Agents for BCG-unresponsive disease:
- Pembrolizumab — PD-1 checkpoint inhibitor; 200 mg IV q3 weeks for up to 24 months. KEYNOTE-057 (96 patients, BCG-unresponsive CIS): complete response 41% at 3 months, median duration 16.2 months; FDA-approved January 2020.
- Nadofaragene firadenovec (Adstiladrin) — a non-replicating adenovirus vector with IFN-α2b; transduced into bladder cells to produce antitumour IFN-α2b. Single-arm trial (157 patients): 53% complete response within 3 months, maintained in 46% at 12 months; FDA-approved December 2022; instilled every 3 months.
- Oportuzumab monatox (Vicineum) — an anti-EpCAM antibody fused to a Pseudomonas toxin that binds bladder-cancer cells.
- BCG + N-803 — N-803 is an IL-15 superagonist antibody–cytokine fusion protein co-administered intravesically with BCG to activate NK and CD8+ T-cells without inducing a T-reg response.
Timely Cystectomy
Despite local therapy, many HG NMIBC cases progress to invasion and risk of cancer death. "Early" cystectomy is performed before the traditional indication of documented muscle invasion; a reasonable goal is "timely" cystectomy for at-risk patients. Cystectomy for CIS or persistent HG papillary disease after 2 courses of intravesical therapy is standard of care and not considered "early." Campbell's indications: HG deeply invading the lamina propria; lymphovascular invasion; diffuse CIS; disease in diverticula; substantial involvement of the distal ureters or prostatic urethra; refractory to initial therapy; too large or anatomically inaccessible for complete endoscopic removal; or a patient who understands the trade-offs and requests definitive therapy.

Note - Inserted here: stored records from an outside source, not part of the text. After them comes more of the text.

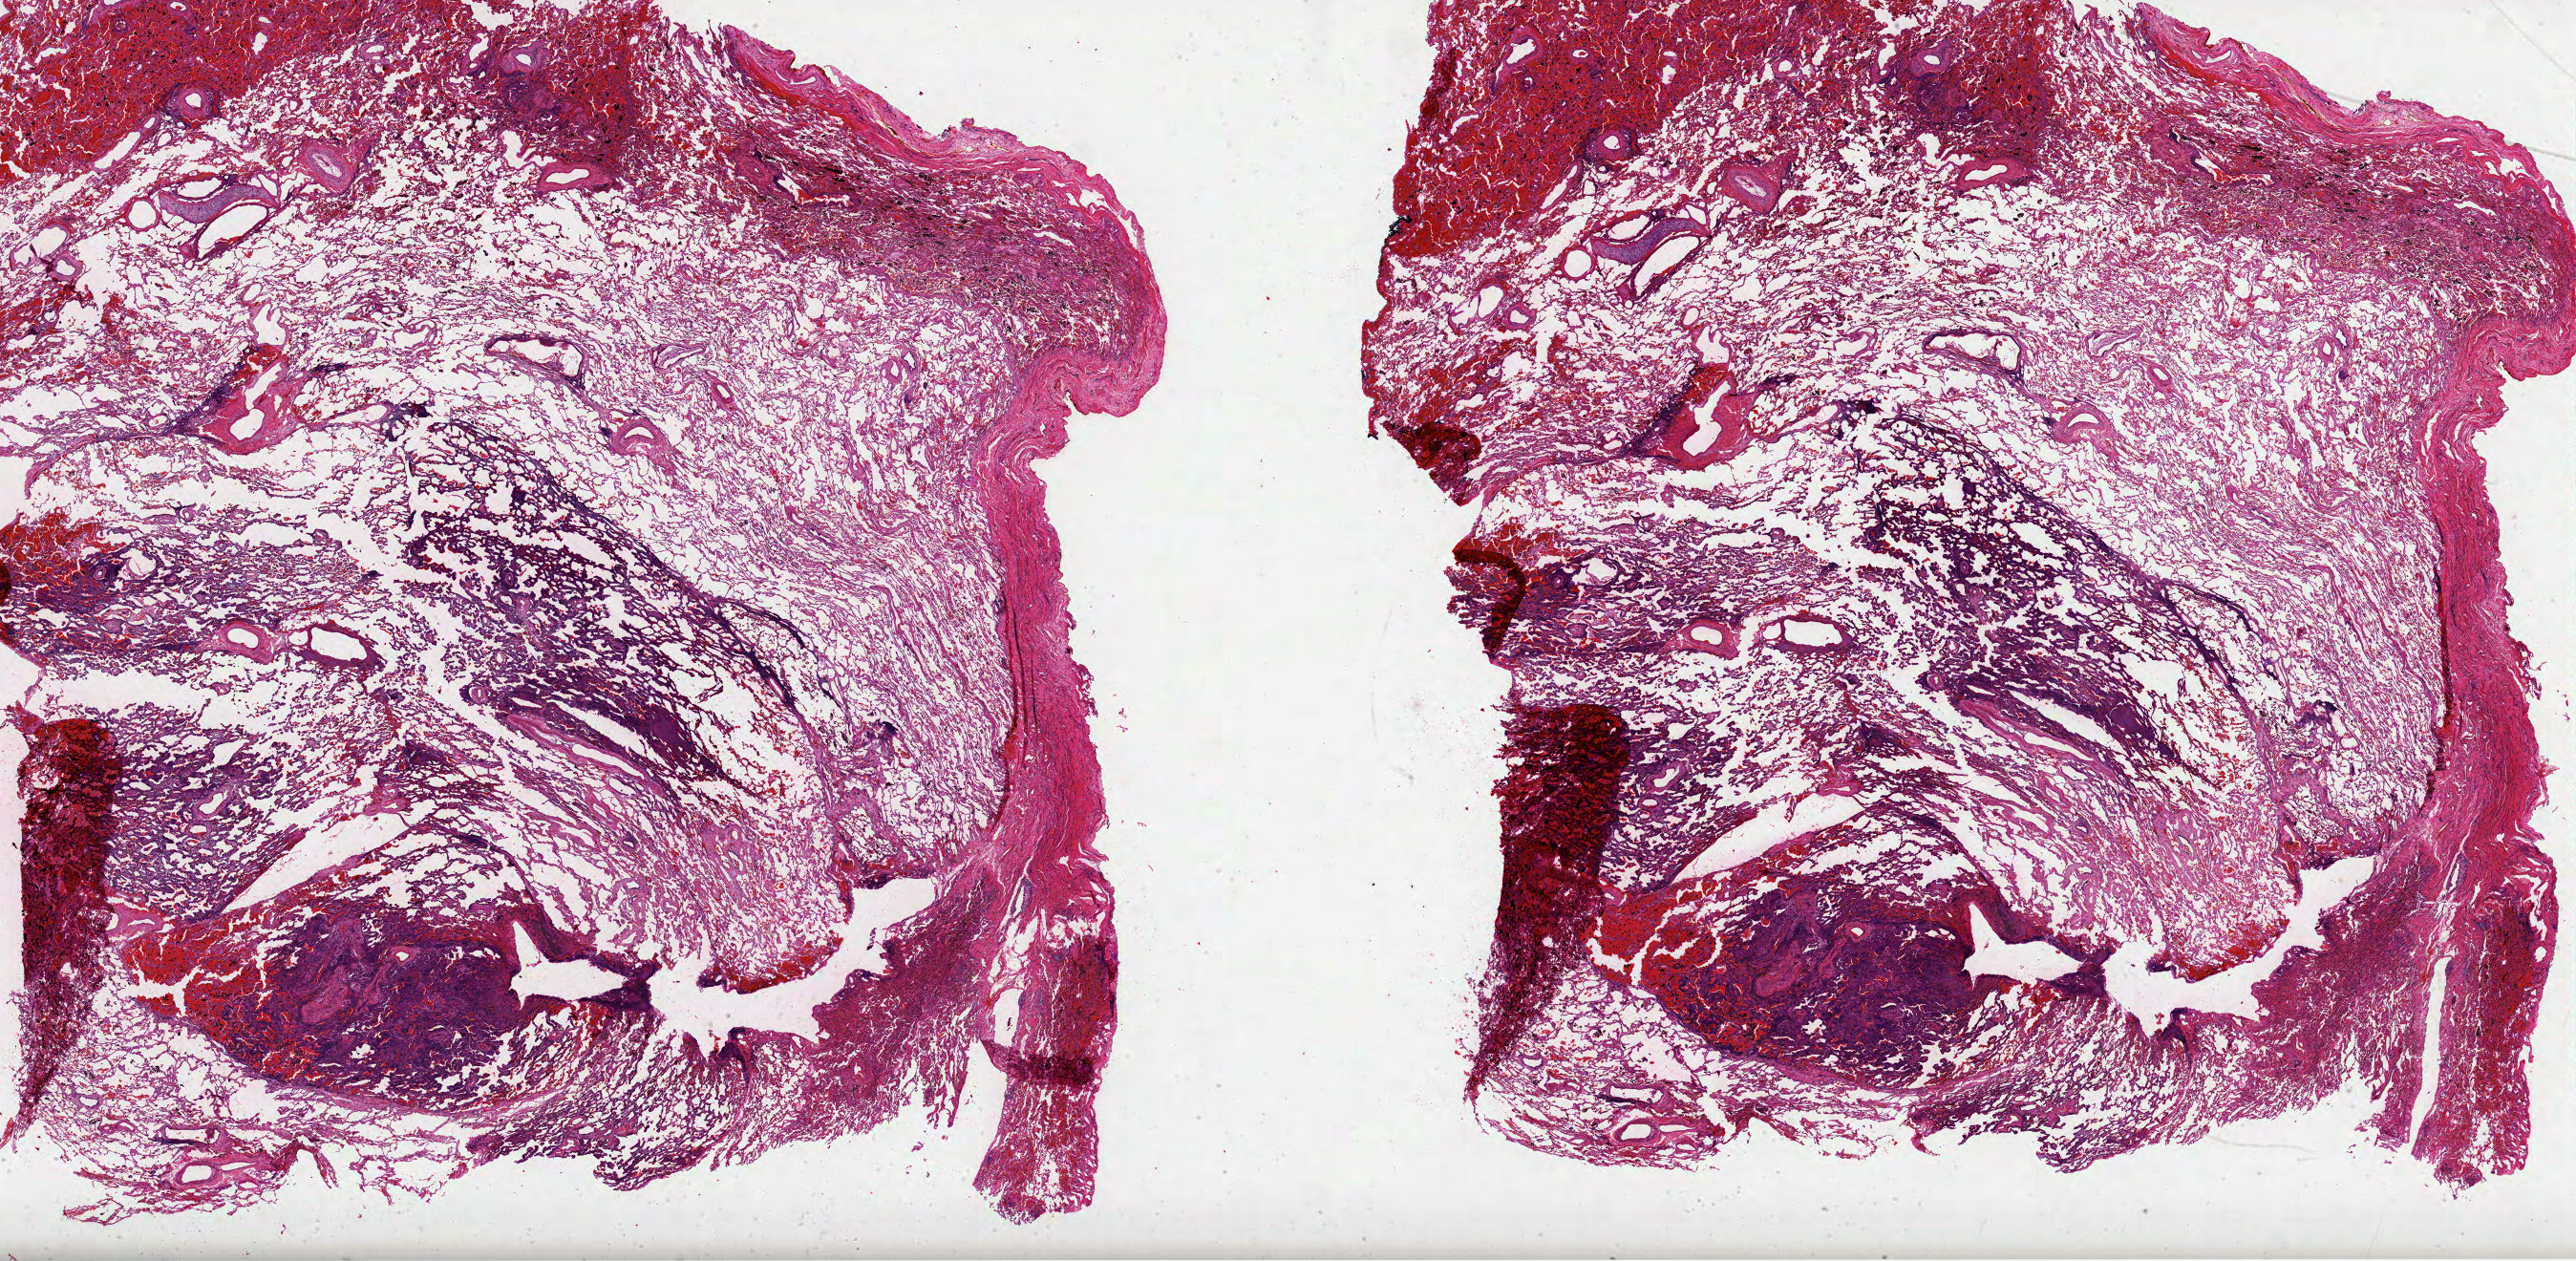
Hematoxylin and eosin (H&E) stained whole-slide image — low-resolution overview of the scanned area, about 43.5 x 21.3 mm. Formalin-fixed paraffin-embedded (FFPE) diagnostic section. Sample: primary tumour, lung. Female patient; age at initial diagnosis 64 years.
* laterality: left
* diagnosis: Adenocarcinoma with mixed subtypes
* AJCC pathologic stage: IIA (7th edition)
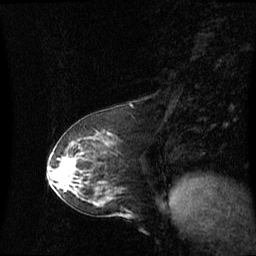
Breast MRI (dynamic contrast-enhanced), one sagittal slice; position 27 of 60 along the scan axis; dynamic contrast-enhanced series, image 2 of 3 at this slice position (ordered by acquisition); 1.5 T; TE 4.2 ms, TR 8.4 ms; 2.1 mm slice thickness; 256 × 256 image matrix, field of view 260 × 260 mm. Female patient, age 59 years. From the clinical record (not read from this slice): setting: breast cancer imaged before/during neoadjuvant chemotherapy; receptor status: HR-positive, HER2-negative.
Outlined on this slice (semi-automatically segmented with operator editing):
- analysis volume of interest (the breast-tissue region the enhancement analysis was run in; not a lesion): bounding box (x1, y1, x2, y2) in pixels: (55, 149, 88, 191)
- tumour enhancement mask (voxels above the 70 % enhancement threshold inside the analysis volume of interest): (63, 161, 76, 171)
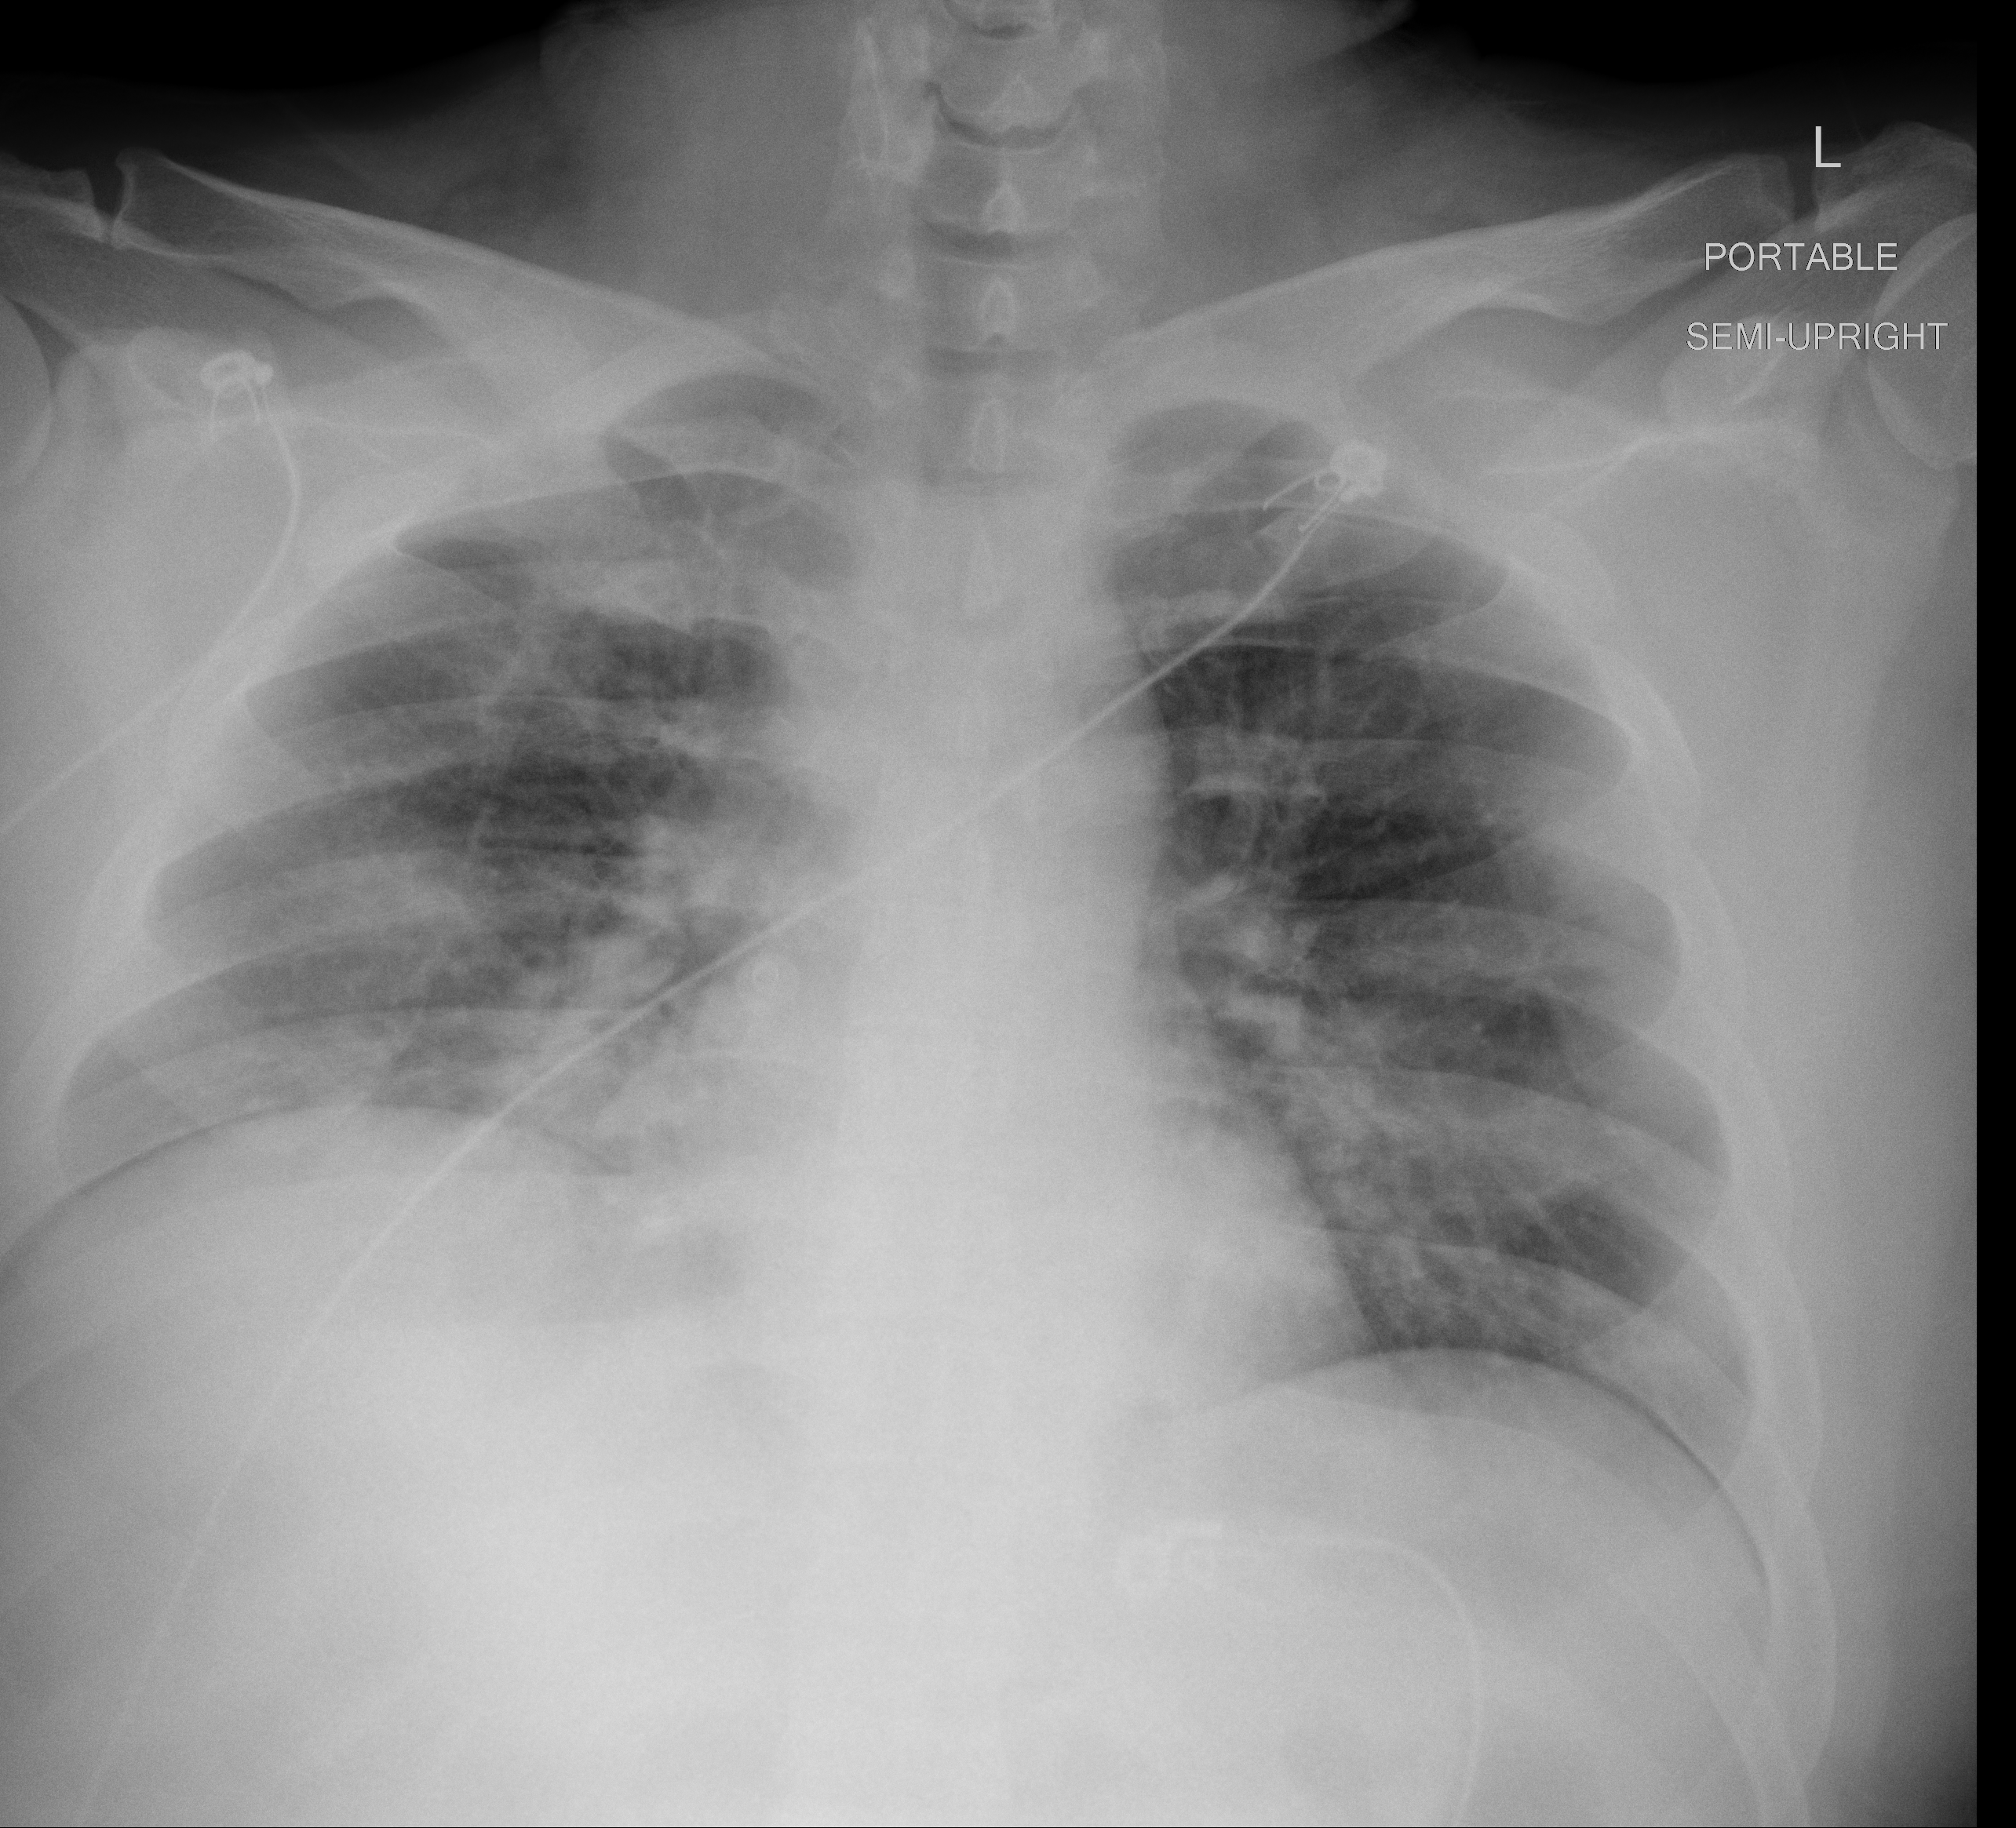
Chest radiograph, AP projection. Male patient, age 38 years; imaged 1 day after the COVID-19 diagnosis.
Radiologist key findings (as recorded): interval decrease in aeration of the lungs with stable to worsening bilateral lower lobe peribronchovascular airspace disease.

Surveillance and Prevention
At 10 years, only ~30% of patients remain free of progression or recurrence, so close follow-up is mandatory. Most protocols use cystoscopy and urinary cytology every 3 months for 18–24 months, then every 6 months for 2 years, then annually — resetting with each newly identified tumour. Local anaesthetic at cystoscopy shows no benefit (may worsen pain and cloud visualization); a video monitor reduces pain by ~50% in men. Cytology is useful in surveillance given its high sensitivity and positive predictive value for HG tumours and CIS.
Extravesical surveillance — incidence of UTUC after bladder cancer is 3% (1.6% low-risk to 4.1% high-risk); modality is CT and intravenous urography.
Prostatic urethral UC — secondary involvement of the prostatic urethra and ducts occurs in 10–15% of high-risk non-muscle-invasive disease within 5 years and 20–40% within 10 years. Low-grade ductal involvement is usually managed by complete TURP (for eradication and to allow intravesical therapy contact); high-grade ductal involvement is best managed by radical cystoprostatectomy ± urethrectomy.
Secondary prevention — smoking cessation, increased fluid intake, and a low-fat diet may all reduce recurrence risk.